When my Fiance and I go for a mortgage loan will they look at both our incomes and credit score? And what are the determining factors for a loan officer to give you a loan?

Best answer:

Answer by ga_rei_guy
If you are both going to be on the loan, hospital then both incomes will count. Critereia for a mortgage is dependent on the following:

* Credit Score – there are 3 credit bureaus and this thing called a FICO (Fair Issac) score. The closer your score is to 850 the easier the loan is to get and the better rate (lower interest) you will be offered.

* Debt to income ratio. If you earn $ 1, side effects 000 a month and have $ 750 per month in bills to pay, this site it will be tougher. Banks/mortgage companies like debt to income to be less than 50%, and would prefer 30% area.

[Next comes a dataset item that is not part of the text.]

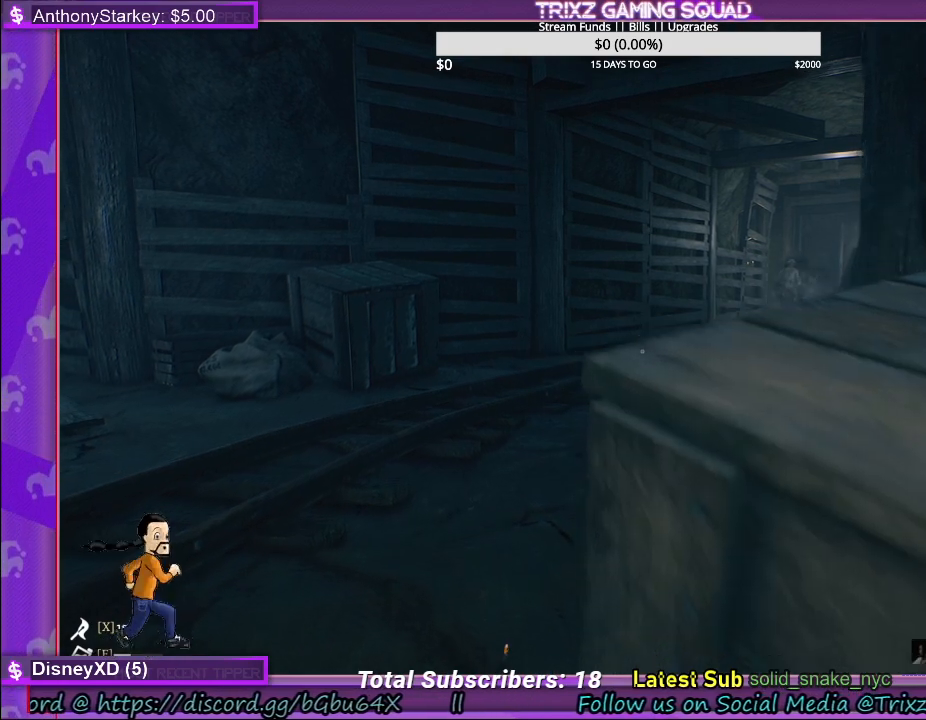
{"keys": [], "mouse": [], "events": [[250, "w", "up"]]}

* Don’t be getting new loans and don’t apply for new credit until after you have purchased your new home. These “inquiries” will bring down your credit score.

Look up your credit online now. You can get it done very inexpensively and know where you stand.

Hope that help

Give your answer to this question below!
Question by Kim: When going thru foreclosure and late payment on mortgage, sales would my credit card company raise the interest rate
We are in the 1st month of late payment that we plan to short sale or deed in leiu of foreclosure on our house. My husband heard at work that someone heard on the news, information pills credit companies can raise interest rates for the folks who are going thru late payment on mortgage. Is this valid, more about true fact that is happening now or not? I’ve heard that credit card company wouldn’t do that as long as we make minimum payment on the credit account and are in good standing.
???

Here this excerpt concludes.